> **EXERCISE REQUIREMENTS**
For each line below, check for the word "lluvias", then state how many lines contain it, with no other output.

> **MATERIALS PROVIDED**

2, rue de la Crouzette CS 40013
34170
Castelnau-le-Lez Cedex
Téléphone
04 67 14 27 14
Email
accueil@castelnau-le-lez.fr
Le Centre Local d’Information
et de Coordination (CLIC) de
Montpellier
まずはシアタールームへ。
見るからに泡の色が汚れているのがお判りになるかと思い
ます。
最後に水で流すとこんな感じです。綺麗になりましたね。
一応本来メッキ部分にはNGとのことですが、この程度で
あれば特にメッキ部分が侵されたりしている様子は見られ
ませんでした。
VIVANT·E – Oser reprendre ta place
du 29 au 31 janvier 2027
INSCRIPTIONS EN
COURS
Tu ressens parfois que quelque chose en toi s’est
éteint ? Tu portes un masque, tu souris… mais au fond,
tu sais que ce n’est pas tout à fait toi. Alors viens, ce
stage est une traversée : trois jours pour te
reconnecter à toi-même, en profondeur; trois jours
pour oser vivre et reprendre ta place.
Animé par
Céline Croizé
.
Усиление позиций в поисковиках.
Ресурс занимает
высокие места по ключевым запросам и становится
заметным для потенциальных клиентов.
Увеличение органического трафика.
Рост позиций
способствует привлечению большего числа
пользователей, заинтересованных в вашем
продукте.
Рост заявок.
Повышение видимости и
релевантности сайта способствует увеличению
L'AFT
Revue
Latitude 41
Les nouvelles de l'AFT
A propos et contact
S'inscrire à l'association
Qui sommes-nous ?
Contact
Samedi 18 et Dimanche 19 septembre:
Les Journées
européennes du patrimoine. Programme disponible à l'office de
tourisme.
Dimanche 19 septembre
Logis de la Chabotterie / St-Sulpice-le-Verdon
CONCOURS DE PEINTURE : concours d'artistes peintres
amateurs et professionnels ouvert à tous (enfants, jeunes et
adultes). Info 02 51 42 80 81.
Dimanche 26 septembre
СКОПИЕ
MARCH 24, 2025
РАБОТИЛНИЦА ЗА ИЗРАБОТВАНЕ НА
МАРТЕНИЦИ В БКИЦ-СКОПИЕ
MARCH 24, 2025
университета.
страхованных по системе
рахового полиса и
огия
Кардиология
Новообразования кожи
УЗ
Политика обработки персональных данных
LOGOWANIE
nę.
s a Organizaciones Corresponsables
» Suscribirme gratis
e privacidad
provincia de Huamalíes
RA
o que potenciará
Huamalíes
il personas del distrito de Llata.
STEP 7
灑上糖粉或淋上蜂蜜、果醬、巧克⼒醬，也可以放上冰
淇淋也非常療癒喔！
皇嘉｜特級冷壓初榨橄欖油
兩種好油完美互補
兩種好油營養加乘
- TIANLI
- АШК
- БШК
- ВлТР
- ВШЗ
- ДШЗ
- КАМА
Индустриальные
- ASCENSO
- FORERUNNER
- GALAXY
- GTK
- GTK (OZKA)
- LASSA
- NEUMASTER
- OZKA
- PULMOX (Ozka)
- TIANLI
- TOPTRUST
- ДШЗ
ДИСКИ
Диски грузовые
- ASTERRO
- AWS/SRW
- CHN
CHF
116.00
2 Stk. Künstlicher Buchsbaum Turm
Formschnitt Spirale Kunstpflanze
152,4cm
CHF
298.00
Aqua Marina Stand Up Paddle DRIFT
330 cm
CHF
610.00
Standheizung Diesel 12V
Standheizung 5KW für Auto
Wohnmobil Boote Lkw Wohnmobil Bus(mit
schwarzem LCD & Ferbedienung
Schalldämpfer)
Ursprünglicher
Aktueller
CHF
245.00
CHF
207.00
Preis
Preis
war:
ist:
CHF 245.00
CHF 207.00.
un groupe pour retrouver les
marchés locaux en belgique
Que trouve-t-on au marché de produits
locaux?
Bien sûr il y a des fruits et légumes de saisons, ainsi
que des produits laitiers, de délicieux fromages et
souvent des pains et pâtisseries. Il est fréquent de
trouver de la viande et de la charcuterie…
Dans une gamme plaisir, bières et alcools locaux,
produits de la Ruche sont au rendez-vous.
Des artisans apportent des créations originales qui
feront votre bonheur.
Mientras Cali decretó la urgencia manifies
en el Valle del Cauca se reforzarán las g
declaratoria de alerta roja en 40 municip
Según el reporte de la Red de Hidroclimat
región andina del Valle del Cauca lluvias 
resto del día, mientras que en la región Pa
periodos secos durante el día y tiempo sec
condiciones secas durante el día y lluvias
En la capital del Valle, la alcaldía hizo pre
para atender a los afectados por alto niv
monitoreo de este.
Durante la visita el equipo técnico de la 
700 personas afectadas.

> **RESULT OF THE TASK**
2